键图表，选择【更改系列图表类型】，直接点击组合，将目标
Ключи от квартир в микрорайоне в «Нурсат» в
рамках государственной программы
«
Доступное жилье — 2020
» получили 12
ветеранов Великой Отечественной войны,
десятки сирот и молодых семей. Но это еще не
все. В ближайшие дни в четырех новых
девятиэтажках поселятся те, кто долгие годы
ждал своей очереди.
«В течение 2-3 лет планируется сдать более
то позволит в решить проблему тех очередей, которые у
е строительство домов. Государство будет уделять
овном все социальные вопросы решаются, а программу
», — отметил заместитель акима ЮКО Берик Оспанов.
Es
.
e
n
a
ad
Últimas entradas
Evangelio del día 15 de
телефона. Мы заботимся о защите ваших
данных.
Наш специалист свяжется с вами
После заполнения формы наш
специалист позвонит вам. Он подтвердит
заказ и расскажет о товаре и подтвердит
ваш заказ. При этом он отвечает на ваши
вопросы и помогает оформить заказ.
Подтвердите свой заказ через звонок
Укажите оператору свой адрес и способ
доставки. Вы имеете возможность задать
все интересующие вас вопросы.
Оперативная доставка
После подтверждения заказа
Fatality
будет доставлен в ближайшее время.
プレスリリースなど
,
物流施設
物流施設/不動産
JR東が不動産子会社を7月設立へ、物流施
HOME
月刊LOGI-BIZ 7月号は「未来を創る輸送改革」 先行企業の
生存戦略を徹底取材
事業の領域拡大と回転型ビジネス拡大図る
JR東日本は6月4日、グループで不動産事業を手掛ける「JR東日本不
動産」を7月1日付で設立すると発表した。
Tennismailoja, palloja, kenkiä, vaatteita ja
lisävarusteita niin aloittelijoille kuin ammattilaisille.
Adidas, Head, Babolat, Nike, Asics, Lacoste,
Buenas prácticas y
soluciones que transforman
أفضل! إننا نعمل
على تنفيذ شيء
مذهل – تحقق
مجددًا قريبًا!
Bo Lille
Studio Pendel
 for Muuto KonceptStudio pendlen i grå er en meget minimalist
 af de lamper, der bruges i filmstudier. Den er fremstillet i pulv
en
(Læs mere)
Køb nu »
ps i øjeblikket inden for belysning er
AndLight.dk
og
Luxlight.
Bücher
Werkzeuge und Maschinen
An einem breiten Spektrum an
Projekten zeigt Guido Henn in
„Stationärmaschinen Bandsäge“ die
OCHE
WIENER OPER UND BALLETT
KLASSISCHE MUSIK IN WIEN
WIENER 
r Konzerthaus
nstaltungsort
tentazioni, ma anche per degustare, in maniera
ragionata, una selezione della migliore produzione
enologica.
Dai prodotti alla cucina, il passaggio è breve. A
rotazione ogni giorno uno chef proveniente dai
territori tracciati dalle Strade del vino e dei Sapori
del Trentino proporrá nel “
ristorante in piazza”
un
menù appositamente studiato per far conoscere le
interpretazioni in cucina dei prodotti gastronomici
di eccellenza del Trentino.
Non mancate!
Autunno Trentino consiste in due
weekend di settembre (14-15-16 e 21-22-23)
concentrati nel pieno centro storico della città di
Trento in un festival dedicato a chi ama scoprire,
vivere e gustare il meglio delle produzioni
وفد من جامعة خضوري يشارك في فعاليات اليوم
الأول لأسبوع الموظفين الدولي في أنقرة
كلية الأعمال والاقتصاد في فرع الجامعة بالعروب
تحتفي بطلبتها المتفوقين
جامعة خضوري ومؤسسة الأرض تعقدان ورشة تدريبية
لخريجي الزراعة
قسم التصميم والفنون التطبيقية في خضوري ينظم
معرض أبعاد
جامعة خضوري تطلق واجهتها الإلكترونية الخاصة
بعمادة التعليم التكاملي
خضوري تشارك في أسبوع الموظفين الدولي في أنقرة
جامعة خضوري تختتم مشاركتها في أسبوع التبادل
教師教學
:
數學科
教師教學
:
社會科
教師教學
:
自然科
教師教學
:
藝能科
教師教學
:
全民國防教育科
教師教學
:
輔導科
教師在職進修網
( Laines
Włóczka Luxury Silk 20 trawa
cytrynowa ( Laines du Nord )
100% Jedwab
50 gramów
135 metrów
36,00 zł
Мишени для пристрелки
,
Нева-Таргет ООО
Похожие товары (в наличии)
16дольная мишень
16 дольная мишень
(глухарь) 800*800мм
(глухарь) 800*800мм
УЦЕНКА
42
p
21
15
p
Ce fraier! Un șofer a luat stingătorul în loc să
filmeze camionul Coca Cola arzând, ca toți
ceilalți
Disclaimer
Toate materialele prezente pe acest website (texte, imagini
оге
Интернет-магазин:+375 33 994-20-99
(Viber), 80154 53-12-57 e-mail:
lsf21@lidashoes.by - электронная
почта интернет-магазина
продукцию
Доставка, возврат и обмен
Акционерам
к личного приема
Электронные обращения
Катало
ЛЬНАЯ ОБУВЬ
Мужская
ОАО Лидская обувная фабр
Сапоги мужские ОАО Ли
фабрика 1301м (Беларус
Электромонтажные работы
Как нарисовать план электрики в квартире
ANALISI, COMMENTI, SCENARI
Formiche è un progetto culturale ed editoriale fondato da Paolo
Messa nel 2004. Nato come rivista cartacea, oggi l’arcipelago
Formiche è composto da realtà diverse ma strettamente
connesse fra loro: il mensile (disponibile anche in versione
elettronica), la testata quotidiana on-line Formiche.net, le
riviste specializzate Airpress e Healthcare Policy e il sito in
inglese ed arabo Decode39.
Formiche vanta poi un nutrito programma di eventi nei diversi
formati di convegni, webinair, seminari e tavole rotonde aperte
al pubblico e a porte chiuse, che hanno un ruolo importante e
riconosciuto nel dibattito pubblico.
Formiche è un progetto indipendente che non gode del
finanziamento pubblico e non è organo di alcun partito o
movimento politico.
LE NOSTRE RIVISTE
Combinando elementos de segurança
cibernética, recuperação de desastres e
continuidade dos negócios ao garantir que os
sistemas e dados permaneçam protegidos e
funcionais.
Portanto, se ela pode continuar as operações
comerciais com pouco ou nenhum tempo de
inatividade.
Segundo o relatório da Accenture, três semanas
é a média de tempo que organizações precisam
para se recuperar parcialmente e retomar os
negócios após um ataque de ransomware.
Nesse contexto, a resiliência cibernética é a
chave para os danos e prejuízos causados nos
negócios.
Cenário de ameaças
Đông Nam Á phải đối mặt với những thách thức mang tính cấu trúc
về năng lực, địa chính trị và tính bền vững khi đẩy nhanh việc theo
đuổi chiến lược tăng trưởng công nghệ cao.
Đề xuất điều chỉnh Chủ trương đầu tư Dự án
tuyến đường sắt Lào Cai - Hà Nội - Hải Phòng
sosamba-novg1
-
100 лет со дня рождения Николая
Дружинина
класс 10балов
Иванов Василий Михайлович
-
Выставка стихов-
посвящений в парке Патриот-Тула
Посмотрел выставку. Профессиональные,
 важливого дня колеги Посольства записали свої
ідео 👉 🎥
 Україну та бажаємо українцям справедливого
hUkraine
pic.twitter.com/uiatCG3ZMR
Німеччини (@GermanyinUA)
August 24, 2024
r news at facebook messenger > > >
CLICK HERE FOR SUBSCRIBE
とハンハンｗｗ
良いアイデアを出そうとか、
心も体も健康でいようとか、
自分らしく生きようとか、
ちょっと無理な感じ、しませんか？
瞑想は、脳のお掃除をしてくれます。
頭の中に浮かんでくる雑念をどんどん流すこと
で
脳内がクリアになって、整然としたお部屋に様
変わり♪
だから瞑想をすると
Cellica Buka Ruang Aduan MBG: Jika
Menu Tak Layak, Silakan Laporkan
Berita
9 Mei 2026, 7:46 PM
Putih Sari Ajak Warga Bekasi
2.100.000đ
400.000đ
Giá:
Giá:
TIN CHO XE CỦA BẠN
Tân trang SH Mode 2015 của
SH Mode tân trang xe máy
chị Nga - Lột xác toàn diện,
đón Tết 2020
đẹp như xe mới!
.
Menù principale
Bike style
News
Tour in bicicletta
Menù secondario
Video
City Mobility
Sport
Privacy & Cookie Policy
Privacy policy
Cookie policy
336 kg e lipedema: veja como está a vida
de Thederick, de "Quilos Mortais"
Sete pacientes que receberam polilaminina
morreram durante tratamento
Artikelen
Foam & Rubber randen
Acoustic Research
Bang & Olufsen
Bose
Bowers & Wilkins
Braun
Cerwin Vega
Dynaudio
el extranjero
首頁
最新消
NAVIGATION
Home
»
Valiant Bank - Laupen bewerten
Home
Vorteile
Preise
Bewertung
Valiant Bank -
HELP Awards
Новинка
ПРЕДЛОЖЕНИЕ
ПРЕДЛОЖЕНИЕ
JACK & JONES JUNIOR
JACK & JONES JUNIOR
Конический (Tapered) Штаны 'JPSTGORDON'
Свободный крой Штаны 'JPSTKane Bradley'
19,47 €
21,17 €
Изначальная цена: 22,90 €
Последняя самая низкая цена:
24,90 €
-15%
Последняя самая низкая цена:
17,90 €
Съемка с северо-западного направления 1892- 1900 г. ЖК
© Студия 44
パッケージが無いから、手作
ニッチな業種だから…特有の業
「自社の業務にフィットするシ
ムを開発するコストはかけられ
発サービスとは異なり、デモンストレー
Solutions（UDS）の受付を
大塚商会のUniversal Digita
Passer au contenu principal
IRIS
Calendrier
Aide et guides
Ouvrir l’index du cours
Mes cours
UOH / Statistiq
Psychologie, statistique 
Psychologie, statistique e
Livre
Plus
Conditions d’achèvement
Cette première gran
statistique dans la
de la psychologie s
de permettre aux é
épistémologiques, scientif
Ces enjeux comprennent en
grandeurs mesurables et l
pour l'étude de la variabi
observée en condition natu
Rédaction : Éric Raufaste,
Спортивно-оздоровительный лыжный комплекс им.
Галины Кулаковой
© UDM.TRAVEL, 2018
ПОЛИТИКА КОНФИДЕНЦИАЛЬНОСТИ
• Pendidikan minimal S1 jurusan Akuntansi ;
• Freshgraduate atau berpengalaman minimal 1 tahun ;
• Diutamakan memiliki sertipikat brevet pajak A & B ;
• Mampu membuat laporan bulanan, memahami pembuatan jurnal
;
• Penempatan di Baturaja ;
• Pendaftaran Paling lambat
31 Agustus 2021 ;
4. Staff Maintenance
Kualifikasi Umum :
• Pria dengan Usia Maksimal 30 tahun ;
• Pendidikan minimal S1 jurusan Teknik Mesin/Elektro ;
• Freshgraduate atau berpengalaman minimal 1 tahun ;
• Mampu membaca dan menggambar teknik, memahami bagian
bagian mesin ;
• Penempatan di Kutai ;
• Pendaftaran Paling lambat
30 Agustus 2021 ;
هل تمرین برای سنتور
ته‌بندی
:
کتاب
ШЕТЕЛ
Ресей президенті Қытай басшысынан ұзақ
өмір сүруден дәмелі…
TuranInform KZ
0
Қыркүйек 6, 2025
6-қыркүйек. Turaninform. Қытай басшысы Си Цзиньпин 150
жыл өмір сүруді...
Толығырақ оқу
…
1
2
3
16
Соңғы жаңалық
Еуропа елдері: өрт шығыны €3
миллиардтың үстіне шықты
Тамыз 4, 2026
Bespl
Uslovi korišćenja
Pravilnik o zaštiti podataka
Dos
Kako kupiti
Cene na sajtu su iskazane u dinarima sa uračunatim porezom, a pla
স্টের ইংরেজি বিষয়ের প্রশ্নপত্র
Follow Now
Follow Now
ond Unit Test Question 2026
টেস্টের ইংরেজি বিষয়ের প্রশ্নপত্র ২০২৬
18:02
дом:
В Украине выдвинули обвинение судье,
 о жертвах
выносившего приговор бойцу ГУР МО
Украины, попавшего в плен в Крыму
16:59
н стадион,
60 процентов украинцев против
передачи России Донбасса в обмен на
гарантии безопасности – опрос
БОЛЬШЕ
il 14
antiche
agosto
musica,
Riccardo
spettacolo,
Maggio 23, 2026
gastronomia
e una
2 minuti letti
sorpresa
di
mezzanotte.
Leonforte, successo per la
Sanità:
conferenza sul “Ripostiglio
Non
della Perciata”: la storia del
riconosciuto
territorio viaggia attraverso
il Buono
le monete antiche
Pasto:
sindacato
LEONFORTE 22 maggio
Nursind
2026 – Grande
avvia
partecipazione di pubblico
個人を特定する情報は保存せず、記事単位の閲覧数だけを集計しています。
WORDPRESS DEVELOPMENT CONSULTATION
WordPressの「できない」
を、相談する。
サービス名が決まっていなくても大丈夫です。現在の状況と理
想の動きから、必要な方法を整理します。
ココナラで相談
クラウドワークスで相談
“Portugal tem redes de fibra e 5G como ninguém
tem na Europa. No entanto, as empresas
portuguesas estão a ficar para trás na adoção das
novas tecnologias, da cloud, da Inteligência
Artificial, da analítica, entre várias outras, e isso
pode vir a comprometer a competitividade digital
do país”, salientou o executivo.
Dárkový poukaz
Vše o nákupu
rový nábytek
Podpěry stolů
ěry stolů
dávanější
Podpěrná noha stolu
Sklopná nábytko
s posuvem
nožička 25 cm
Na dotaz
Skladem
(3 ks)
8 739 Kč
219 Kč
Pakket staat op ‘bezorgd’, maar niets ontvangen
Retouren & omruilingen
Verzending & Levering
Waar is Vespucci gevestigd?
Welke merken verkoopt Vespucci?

◆ ◆ ◆ ◆ ◆ ◆ ◆

● **THE PROBLEM**: Render the material from its start through the line that contains "специалист позвонит вам. Он подтвердит", both ends included, as a Markdown table with the columns Row and Line. Put the row number under Row and each line under Line, and leave out blank lines.

● **ANSWER TO THIS EXERCISE**:
| Row | Line |
|---|---|
| 1 | 键图表，选择【更改系列图表类型】，直接点击组合，将目标 |
| 2 | Ключи от квартир в микрорайоне в «Нурсат» в |
| 3 | рамках государственной программы |
| 4 | « |
| 5 | Доступное жилье — 2020 |
| 6 | » получили 12 |
| 7 | ветеранов Великой Отечественной войны, |
| 8 | десятки сирот и молодых семей. Но это еще не |
| 9 | все. В ближайшие дни в четырех новых |
| 10 | девятиэтажках поселятся те, кто долгие годы |
| 11 | ждал своей очереди. |
| 12 | «В течение 2-3 лет планируется сдать более |
| 13 | то позволит в решить проблему тех очередей, которые у |
| 14 | е строительство домов. Государство будет уделять |
| 15 | овном все социальные вопросы решаются, а программу |
| 16 | », — отметил заместитель акима ЮКО Берик Оспанов. |
| 17 | Es |
| 18 | . |
| 19 | e |
| 20 | n |
| 21 | a |
| 22 | ad |
| 23 | Últimas entradas |
| 24 | Evangelio del día 15 de |
| 25 | телефона. Мы заботимся о защите ваших |
| 26 | данных. |
| 27 | Наш специалист свяжется с вами |
| 28 | После заполнения формы наш |
| 29 | специалист позвонит вам. Он подтвердит |